===== Study material

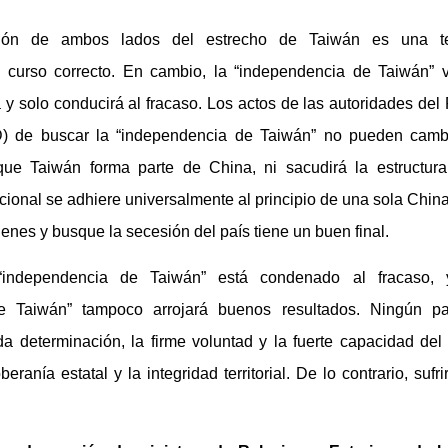
ción de ambos lados del estrecho de Taiwán es una ten
 curso correcto. En cambio, la “independencia de Taiwán” 
a y solo conducirá al fracaso. Los actos de las autoridades del 
) de buscar la “independencia de Taiwán” no pueden cambi
que Taiwán forma parte de China, ni sacudirá la estructura
ional se adhiere universalmente al principio de una sola Chi
genes y busque la secesión del país tiene un buen final.
 “independencia de Taiwán” está condenado al fracaso,
e Taiwán” tampoco arrojará buenos resultados. Ningún p
da determinación, la firme voluntad y la fuerte capacidad de
eranía estatal y la integridad territorial. De lo contrario, suf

==========

> [What to work on]
Set down the data exactly as it appears, without any images.

> [Written response]
ción de ambos lados del estrecho de Taiwán es una ten
 curso correcto. En cambio, la “independencia de Taiwán” 
a y solo conducirá al fracaso. Los actos de las autoridades del 
) de buscar la “independencia de Taiwán” no pueden cambi
que Taiwán forma parte de China, ni sacudirá la estructura
ional se adhiere universalmente al principio de una sola Chi
genes y busque la secesión del país tiene un buen final.
 “independencia de Taiwán” está condenado al fracaso,
e Taiwán” tampoco arrojará buenos resultados. Ningún p
da determinación, la firme voluntad y la fuerte capacidad de
eranía estatal y la integridad territorial. De lo contrario, suf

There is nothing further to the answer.